The real problem for the SNP now is that if they get these decisions wrong they have nobody else to try and place the blame onto.  When they were in a minority administration they had to seek a consensus across the Parliament in order that they could get their budget through and this meant having to give budgetary concessions to other parties in order to try and secure their support to get the budget through Parliament.  If things went wrong they could always have then placed the blame on their fellow Holyrood colleagues in other party’s citing their need to make concessions in order to get the budget through.  That defence is gone. It no longer exists.

These defences, of course, could have been applied to any other piece of legislation that the SNP tried to pass as a minority administration and in the same way they have gone for the budget so to have they gone for other Parliamentary business.  Now the SNP have to shoulder any responsibility for erroneous decisions themselves.  As they say: it’s lonely at the top.

The Independence Question

The overwhelming result in favour of a second Scottish National Party (SNP) administration in the Scottish Parliament this week has placed the question of Scottish independence firmly into the spotlight.  The SNP won 69 of the 129 seats available in the Scottish Parliament giving it an overall majority (in a system designed to stop any party getting one, especially the SNP).  It is now guaranteed that at some point between now and May 2016 there will be a referendum in Scotland on the question of Scottish Independence.  The question that now arises is what will the result of that referendum be?

It would be naive of the SNP to take their resounding vote of confidence as an indication that a majority of Scots are in support of Scottish Independence.  The level of support over the last decade for independence has largely depended upon the question that is asked.  Certainly in the last four years the support for independence was sitting at about 40% when simply asked if Scotland should become independent or not.  However, that figure dropped dramatically to around one third when the question also gave the option for additional powers to be granted to the Scottish Parliament under the existing devolution arrangement.

Currently a Bill is going through Parliament in London designed to give the Scottish Parliament more responsibility and power, especially in fiscal matters.  It would appear, based on the results of previous opinion polls, that this Bill could cut the yes vote by between 7 and 10 per cent.  That of course depends on a number of factors, including whether those in that category see the Scotland Bill as devolving the right powers or enough power to Edinburgh.  Others may be happy enough to sit back and watch exactly how the Scottish Parliament uses such powers before making a decision.

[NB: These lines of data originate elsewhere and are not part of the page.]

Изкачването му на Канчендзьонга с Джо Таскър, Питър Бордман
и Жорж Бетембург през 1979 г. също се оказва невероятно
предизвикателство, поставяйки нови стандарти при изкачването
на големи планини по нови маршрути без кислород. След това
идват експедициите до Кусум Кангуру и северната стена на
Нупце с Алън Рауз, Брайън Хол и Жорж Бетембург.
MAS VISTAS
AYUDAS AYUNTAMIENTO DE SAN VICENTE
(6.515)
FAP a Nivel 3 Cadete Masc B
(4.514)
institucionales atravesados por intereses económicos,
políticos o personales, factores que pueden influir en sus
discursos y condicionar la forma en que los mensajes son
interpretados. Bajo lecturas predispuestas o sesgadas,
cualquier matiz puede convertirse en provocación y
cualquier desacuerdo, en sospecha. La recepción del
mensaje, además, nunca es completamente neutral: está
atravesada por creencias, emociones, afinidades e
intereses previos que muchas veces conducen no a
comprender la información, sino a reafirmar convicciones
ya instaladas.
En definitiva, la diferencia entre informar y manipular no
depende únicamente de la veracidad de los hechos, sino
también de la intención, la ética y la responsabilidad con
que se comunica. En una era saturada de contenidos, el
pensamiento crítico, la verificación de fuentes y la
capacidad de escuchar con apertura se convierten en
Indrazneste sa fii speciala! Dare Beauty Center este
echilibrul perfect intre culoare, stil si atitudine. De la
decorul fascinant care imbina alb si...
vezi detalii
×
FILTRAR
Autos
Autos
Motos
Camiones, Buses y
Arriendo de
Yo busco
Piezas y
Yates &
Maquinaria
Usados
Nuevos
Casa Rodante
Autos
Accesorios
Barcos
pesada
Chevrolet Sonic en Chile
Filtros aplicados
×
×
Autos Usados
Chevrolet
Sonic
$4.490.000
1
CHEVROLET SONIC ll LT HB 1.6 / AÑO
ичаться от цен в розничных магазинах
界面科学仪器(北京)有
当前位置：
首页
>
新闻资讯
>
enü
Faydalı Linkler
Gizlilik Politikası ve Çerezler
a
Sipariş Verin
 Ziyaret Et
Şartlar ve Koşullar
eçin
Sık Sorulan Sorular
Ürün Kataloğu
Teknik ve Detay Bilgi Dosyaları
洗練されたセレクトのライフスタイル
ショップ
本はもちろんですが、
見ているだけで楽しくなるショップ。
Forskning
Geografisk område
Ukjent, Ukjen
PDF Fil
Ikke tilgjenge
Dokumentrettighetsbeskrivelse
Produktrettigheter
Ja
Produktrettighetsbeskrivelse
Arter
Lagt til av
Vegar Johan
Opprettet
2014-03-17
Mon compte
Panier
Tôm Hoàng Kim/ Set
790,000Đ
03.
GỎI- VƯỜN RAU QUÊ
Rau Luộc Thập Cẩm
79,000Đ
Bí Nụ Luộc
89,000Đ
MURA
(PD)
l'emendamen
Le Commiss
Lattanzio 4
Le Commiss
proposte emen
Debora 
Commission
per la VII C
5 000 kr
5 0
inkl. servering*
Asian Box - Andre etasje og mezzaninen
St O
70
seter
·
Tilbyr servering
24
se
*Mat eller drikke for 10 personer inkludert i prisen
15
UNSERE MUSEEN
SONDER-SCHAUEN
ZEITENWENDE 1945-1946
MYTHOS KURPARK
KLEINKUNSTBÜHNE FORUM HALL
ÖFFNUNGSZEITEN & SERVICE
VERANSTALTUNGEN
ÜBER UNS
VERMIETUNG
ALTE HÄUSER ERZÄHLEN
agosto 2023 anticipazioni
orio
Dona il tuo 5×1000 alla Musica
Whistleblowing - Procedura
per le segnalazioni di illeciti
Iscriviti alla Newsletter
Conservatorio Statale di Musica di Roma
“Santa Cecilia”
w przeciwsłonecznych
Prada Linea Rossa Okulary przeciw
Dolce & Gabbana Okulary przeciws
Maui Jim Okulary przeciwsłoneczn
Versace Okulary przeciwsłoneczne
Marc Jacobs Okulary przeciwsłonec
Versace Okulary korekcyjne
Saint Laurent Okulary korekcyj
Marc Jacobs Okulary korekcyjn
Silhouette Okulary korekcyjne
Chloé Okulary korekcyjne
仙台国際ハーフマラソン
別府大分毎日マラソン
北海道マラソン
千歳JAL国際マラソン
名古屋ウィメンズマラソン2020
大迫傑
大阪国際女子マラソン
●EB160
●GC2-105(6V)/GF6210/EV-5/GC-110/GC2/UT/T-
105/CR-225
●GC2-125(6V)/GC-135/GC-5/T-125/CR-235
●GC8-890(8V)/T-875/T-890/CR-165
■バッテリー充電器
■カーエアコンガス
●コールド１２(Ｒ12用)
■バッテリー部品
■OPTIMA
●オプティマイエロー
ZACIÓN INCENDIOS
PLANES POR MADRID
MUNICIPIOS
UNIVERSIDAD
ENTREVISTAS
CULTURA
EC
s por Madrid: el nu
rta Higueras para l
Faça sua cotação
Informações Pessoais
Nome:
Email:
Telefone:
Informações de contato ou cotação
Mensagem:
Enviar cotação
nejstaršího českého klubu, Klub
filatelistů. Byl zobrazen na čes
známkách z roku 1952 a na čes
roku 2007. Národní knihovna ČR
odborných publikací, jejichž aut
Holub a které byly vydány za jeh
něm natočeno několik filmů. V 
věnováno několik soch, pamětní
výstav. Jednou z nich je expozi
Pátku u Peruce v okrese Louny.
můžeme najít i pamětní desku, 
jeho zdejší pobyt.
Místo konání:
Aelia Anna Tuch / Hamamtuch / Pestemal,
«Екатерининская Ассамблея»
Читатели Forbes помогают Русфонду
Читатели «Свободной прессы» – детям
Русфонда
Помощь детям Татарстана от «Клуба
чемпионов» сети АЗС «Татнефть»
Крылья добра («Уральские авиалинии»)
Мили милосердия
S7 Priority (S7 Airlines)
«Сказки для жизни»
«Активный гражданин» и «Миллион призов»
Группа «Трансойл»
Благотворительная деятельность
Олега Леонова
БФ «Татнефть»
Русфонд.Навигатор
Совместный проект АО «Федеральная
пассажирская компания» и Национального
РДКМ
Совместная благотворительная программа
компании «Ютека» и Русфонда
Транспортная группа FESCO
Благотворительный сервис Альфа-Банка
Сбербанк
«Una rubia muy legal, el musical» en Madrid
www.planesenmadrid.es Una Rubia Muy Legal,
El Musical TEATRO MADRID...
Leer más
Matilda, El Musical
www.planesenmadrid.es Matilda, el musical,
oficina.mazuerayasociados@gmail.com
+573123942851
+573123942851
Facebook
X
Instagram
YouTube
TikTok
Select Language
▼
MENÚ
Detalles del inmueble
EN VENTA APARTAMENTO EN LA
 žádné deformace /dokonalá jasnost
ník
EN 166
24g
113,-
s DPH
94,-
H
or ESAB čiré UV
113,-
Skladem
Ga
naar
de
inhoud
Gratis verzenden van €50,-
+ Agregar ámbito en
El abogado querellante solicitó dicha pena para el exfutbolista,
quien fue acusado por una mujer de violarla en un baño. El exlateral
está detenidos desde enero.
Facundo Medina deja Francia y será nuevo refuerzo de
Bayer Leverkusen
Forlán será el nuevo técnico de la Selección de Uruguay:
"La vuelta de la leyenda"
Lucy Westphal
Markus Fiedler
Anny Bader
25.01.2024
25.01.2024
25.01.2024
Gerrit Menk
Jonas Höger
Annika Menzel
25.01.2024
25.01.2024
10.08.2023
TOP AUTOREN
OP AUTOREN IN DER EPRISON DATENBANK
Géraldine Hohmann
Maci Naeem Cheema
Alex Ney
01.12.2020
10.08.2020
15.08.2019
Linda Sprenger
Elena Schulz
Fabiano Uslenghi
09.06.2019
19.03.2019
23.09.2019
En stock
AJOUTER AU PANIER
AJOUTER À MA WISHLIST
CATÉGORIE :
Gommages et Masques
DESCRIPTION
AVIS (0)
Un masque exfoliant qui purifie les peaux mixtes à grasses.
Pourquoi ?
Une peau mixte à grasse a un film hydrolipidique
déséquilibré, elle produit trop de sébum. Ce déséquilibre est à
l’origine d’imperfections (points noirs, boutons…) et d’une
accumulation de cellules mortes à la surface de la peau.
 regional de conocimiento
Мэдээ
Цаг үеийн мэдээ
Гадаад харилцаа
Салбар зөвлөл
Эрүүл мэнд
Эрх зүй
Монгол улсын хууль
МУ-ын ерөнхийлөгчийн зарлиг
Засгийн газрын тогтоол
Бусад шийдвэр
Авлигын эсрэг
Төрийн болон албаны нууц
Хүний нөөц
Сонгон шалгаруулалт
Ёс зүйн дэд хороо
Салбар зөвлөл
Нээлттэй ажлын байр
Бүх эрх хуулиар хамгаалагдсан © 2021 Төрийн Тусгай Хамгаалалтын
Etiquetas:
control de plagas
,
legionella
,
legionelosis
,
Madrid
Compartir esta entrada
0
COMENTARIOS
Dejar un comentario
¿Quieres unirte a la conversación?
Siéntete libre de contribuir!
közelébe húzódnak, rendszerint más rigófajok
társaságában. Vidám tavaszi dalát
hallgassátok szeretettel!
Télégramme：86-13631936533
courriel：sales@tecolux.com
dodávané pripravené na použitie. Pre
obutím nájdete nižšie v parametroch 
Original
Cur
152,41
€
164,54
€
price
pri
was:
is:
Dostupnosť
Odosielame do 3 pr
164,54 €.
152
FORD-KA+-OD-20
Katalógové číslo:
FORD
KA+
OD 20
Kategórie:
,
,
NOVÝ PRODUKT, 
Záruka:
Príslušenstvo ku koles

Certainly the Scottish Parliamentary election was a vote of confidence in Salmond’s leadership over the last 4 years.  It would also appear that much of the Liberal Democrat (which is traditionally a unionist party) vote went to the SNP – why that was is not something I intend on discussing in this blog post, but rather will be discussed in another I intend on writing looking at where Labour went wrong in the 2011 election.  The very fact that the SNP turned the campaign into one about Salmond and his attributes as a leader and not one on independence adds weight to the argument one can simply not take this election as an indication of the wider support for independence.

The 1999, 2003, 2007 and 2011 election campaigns have looked very different.  With each campaign that has past we have seen differences in the way people vote in Scottish elections compared to UK elections.  The Scottish electorate is an intelligent one and they are acutely aware that elections to the Scottish Parliament are not about Westminster and look at what the Scottish Parliament can do and decide which party will do the best for them with the power they have.  In 2011 the electorate overwhelmingly decided that the SNP was going to do better than the other party’s.